Exercise:
Convert every line of the data below into a JSON array of strings, one string per line, omitting blank lines.

Data to process:
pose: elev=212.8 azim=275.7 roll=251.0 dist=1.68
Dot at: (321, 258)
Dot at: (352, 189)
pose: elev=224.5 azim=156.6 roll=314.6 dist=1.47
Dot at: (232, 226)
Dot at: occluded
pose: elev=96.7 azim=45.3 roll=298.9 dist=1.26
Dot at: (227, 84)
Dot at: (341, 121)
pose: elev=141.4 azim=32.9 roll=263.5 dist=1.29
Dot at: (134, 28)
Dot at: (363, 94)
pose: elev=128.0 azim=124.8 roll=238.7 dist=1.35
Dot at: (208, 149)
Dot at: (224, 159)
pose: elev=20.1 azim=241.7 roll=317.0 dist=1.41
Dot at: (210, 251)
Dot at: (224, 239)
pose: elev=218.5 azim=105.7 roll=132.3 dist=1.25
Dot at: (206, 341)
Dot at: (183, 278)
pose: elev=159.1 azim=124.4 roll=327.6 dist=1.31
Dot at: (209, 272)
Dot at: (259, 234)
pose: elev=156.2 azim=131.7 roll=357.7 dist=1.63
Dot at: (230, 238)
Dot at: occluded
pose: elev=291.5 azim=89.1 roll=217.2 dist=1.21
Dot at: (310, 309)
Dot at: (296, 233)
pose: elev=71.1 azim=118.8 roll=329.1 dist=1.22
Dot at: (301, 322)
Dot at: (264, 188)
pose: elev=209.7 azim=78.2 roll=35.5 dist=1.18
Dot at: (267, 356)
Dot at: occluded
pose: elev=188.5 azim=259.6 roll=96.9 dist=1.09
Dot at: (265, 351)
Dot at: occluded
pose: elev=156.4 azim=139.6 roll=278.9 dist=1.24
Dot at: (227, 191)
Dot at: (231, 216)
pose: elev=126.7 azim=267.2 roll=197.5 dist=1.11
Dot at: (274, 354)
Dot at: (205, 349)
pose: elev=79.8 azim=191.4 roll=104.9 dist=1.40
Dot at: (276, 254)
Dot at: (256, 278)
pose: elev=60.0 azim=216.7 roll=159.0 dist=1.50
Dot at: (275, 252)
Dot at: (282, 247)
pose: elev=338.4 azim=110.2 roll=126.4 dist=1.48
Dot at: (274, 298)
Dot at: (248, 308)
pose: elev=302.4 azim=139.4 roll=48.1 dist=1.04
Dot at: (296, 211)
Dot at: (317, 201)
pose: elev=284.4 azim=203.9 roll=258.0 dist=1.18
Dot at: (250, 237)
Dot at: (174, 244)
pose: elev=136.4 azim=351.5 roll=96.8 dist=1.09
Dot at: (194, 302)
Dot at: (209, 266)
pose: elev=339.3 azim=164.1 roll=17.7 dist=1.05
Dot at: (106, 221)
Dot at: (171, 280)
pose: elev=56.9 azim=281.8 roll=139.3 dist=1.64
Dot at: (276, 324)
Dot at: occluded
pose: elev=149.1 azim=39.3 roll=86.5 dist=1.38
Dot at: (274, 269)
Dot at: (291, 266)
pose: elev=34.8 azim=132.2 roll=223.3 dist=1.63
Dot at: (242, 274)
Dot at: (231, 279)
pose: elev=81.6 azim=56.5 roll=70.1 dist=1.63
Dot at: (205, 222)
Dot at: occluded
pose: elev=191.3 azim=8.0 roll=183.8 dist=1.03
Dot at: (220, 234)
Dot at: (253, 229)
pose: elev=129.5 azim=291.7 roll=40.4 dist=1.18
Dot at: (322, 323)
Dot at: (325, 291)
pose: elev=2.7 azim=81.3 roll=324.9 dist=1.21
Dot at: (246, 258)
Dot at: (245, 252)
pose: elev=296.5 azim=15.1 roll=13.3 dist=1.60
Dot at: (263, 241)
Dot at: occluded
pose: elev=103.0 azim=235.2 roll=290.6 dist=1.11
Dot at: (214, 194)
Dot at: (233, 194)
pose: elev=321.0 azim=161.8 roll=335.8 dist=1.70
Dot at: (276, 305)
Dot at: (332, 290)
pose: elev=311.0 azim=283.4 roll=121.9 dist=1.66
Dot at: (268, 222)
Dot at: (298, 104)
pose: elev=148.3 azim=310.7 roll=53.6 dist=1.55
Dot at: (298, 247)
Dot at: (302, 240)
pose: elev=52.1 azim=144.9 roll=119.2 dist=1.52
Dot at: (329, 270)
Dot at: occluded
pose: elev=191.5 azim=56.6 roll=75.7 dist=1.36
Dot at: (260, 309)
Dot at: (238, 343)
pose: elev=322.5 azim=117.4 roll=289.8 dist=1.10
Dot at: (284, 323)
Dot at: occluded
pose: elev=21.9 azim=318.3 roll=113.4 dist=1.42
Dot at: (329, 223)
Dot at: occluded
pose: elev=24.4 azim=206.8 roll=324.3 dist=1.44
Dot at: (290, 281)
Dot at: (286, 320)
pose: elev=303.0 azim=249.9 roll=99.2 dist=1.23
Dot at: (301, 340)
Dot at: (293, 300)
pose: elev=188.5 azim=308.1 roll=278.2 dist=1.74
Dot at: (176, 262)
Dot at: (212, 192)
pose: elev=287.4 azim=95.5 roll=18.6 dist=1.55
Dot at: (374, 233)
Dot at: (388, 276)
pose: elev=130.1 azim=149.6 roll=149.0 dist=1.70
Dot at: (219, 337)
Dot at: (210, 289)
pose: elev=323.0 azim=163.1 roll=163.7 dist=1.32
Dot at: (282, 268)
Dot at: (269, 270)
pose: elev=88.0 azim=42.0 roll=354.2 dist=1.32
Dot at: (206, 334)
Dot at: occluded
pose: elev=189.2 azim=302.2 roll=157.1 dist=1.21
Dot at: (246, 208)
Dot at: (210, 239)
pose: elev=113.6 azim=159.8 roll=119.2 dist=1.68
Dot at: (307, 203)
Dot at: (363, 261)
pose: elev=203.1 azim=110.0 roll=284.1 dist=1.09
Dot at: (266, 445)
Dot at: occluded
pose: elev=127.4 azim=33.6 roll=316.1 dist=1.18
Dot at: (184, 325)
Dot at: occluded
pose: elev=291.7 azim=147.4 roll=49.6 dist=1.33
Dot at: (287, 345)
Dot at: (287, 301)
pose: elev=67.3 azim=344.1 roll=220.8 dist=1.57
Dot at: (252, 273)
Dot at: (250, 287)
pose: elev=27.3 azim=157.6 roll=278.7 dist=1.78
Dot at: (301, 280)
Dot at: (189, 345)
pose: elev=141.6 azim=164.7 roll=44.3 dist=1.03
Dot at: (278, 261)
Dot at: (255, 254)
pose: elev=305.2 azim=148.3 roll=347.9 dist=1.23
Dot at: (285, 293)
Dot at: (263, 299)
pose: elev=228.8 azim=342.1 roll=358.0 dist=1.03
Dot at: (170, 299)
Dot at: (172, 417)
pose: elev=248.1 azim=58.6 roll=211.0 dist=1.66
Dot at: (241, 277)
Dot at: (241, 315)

Result for this exercise:
[
  "pose: elev=212.8 azim=275.7 roll=251.0 dist=1.68",
  "Dot at: (321, 258)",
  "Dot at: (352, 189)",
  "pose: elev=224.5 azim=156.6 roll=314.6 dist=1.47",
  "Dot at: (232, 226)",
  "Dot at: occluded",
  "pose: elev=96.7 azim=45.3 roll=298.9 dist=1.26",
  "Dot at: (227, 84)",
  "Dot at: (341, 121)",
  "pose: elev=141.4 azim=32.9 roll=263.5 dist=1.29",
  "Dot at: (134, 28)",
  "Dot at: (363, 94)",
  "pose: elev=128.0 azim=124.8 roll=238.7 dist=1.35",
  "Dot at: (208, 149)",
  "Dot at: (224, 159)",
  "pose: elev=20.1 azim=241.7 roll=317.0 dist=1.41",
  "Dot at: (210, 251)",
  "Dot at: (224, 239)",
  "pose: elev=218.5 azim=105.7 roll=132.3 dist=1.25",
  "Dot at: (206, 341)",
  "Dot at: (183, 278)",
  "pose: elev=159.1 azim=124.4 roll=327.6 dist=1.31",
  "Dot at: (209, 272)",
  "Dot at: (259, 234)",
  "pose: elev=156.2 azim=131.7 roll=357.7 dist=1.63",
  "Dot at: (230, 238)",
  "Dot at: occluded",
  "pose: elev=291.5 azim=89.1 roll=217.2 dist=1.21",
  "Dot at: (310, 309)",
  "Dot at: (296, 233)",
  "pose: elev=71.1 azim=118.8 roll=329.1 dist=1.22",
  "Dot at: (301, 322)",
  "Dot at: (264, 188)",
  "pose: elev=209.7 azim=78.2 roll=35.5 dist=1.18",
  "Dot at: (267, 356)",
  "Dot at: occluded",
  "pose: elev=188.5 azim=259.6 roll=96.9 dist=1.09",
  "Dot at: (265, 351)",
  "Dot at: occluded",
  "pose: elev=156.4 azim=139.6 roll=278.9 dist=1.24",
  "Dot at: (227, 191)",
  "Dot at: (231, 216)",
  "pose: elev=126.7 azim=267.2 roll=197.5 dist=1.11",
  "Dot at: (274, 354)",
  "Dot at: (205, 349)",
  "pose: elev=79.8 azim=191.4 roll=104.9 dist=1.40",
  "Dot at: (276, 254)",
  "Dot at: (256, 278)",
  "pose: elev=60.0 azim=216.7 roll=159.0 dist=1.50",
  "Dot at: (275, 252)",
  "Dot at: (282, 247)",
  "pose: elev=338.4 azim=110.2 roll=126.4 dist=1.48",
  "Dot at: (274, 298)",
  "Dot at: (248, 308)",
  "pose: elev=302.4 azim=139.4 roll=48.1 dist=1.04",
  "Dot at: (296, 211)",
  "Dot at: (317, 201)",
  "pose: elev=284.4 azim=203.9 roll=258.0 dist=1.18",
  "Dot at: (250, 237)",
  "Dot at: (174, 244)",
  "pose: elev=136.4 azim=351.5 roll=96.8 dist=1.09",
  "Dot at: (194, 302)",
  "Dot at: (209, 266)",
  "pose: elev=339.3 azim=164.1 roll=17.7 dist=1.05",
  "Dot at: (106, 221)",
  "Dot at: (171, 280)",
  "pose: elev=56.9 azim=281.8 roll=139.3 dist=1.64",
  "Dot at: (276, 324)",
  "Dot at: occluded",
  "pose: elev=149.1 azim=39.3 roll=86.5 dist=1.38",
  "Dot at: (274, 269)",
  "Dot at: (291, 266)",
  "pose: elev=34.8 azim=132.2 roll=223.3 dist=1.63",
  "Dot at: (242, 274)",
  "Dot at: (231, 279)",
  "pose: elev=81.6 azim=56.5 roll=70.1 dist=1.63",
  "Dot at: (205, 222)",
  "Dot at: occluded",
  "pose: elev=191.3 azim=8.0 roll=183.8 dist=1.03",
  "Dot at: (220, 234)",
  "Dot at: (253, 229)",
  "pose: elev=129.5 azim=291.7 roll=40.4 dist=1.18",
  "Dot at: (322, 323)",
  "Dot at: (325, 291)",
  "pose: elev=2.7 azim=81.3 roll=324.9 dist=1.21",
  "Dot at: (246, 258)",
  "Dot at: (245, 252)",
  "pose: elev=296.5 azim=15.1 roll=13.3 dist=1.60",
  "Dot at: (263, 241)",
  "Dot at: occluded",
  "pose: elev=103.0 azim=235.2 roll=290.6 dist=1.11",
  "Dot at: (214, 194)",
  "Dot at: (233, 194)",
  "pose: elev=321.0 azim=161.8 roll=335.8 dist=1.70",
  "Dot at: (276, 305)",
  "Dot at: (332, 290)",
  "pose: elev=311.0 azim=283.4 roll=121.9 dist=1.66",
  "Dot at: (268, 222)",
  "Dot at: (298, 104)",
  "pose: elev=148.3 azim=310.7 roll=53.6 dist=1.55",
  "Dot at: (298, 247)",
  "Dot at: (302, 240)",
  "pose: elev=52.1 azim=144.9 roll=119.2 dist=1.52",
  "Dot at: (329, 270)",
  "Dot at: occluded",
  "pose: elev=191.5 azim=56.6 roll=75.7 dist=1.36",
  "Dot at: (260, 309)",
  "Dot at: (238, 343)",
  "pose: elev=322.5 azim=117.4 roll=289.8 dist=1.10",
  "Dot at: (284, 323)",
  "Dot at: occluded",
  "pose: elev=21.9 azim=318.3 roll=113.4 dist=1.42",
  "Dot at: (329, 223)",
  "Dot at: occluded",
  "pose: elev=24.4 azim=206.8 roll=324.3 dist=1.44",
  "Dot at: (290, 281)",
  "Dot at: (286, 320)",
  "pose: elev=303.0 azim=249.9 roll=99.2 dist=1.23",
  "Dot at: (301, 340)",
  "Dot at: (293, 300)",
  "pose: elev=188.5 azim=308.1 roll=278.2 dist=1.74",
  "Dot at: (176, 262)",
  "Dot at: (212, 192)",
  "pose: elev=287.4 azim=95.5 roll=18.6 dist=1.55",
  "Dot at: (374, 233)",
  "Dot at: (388, 276)",
  "pose: elev=130.1 azim=149.6 roll=149.0 dist=1.70",
  "Dot at: (219, 337)",
  "Dot at: (210, 289)",
  "pose: elev=323.0 azim=163.1 roll=163.7 dist=1.32",
  "Dot at: (282, 268)",
  "Dot at: (269, 270)",
  "pose: elev=88.0 azim=42.0 roll=354.2 dist=1.32",
  "Dot at: (206, 334)",
  "Dot at: occluded",
  "pose: elev=189.2 azim=302.2 roll=157.1 dist=1.21",
  "Dot at: (246, 208)",
  "Dot at: (210, 239)",
  "pose: elev=113.6 azim=159.8 roll=119.2 dist=1.68",
  "Dot at: (307, 203)",
  "Dot at: (363, 261)",
  "pose: elev=203.1 azim=110.0 roll=284.1 dist=1.09",
  "Dot at: (266, 445)",
  "Dot at: occluded",
  "pose: elev=127.4 azim=33.6 roll=316.1 dist=1.18",
  "Dot at: (184, 325)",
  "Dot at: occluded",
  "pose: elev=291.7 azim=147.4 roll=49.6 dist=1.33",
  "Dot at: (287, 345)",
  "Dot at: (287, 301)",
  "pose: elev=67.3 azim=344.1 roll=220.8 dist=1.57",
  "Dot at: (252, 273)",
  "Dot at: (250, 287)",
  "pose: elev=27.3 azim=157.6 roll=278.7 dist=1.78",
  "Dot at: (301, 280)",
  "Dot at: (189, 345)",
  "pose: elev=141.6 azim=164.7 roll=44.3 dist=1.03",
  "Dot at: (278, 261)",
  "Dot at: (255, 254)",
  "pose: elev=305.2 azim=148.3 roll=347.9 dist=1.23",
  "Dot at: (285, 293)",
  "Dot at: (263, 299)",
  "pose: elev=228.8 azim=342.1 roll=358.0 dist=1.03",
  "Dot at: (170, 299)",
  "Dot at: (172, 417)",
  "pose: elev=248.1 azim=58.6 roll=211.0 dist=1.66",
  "Dot at: (241, 277)",
  "Dot at: (241, 315)"
]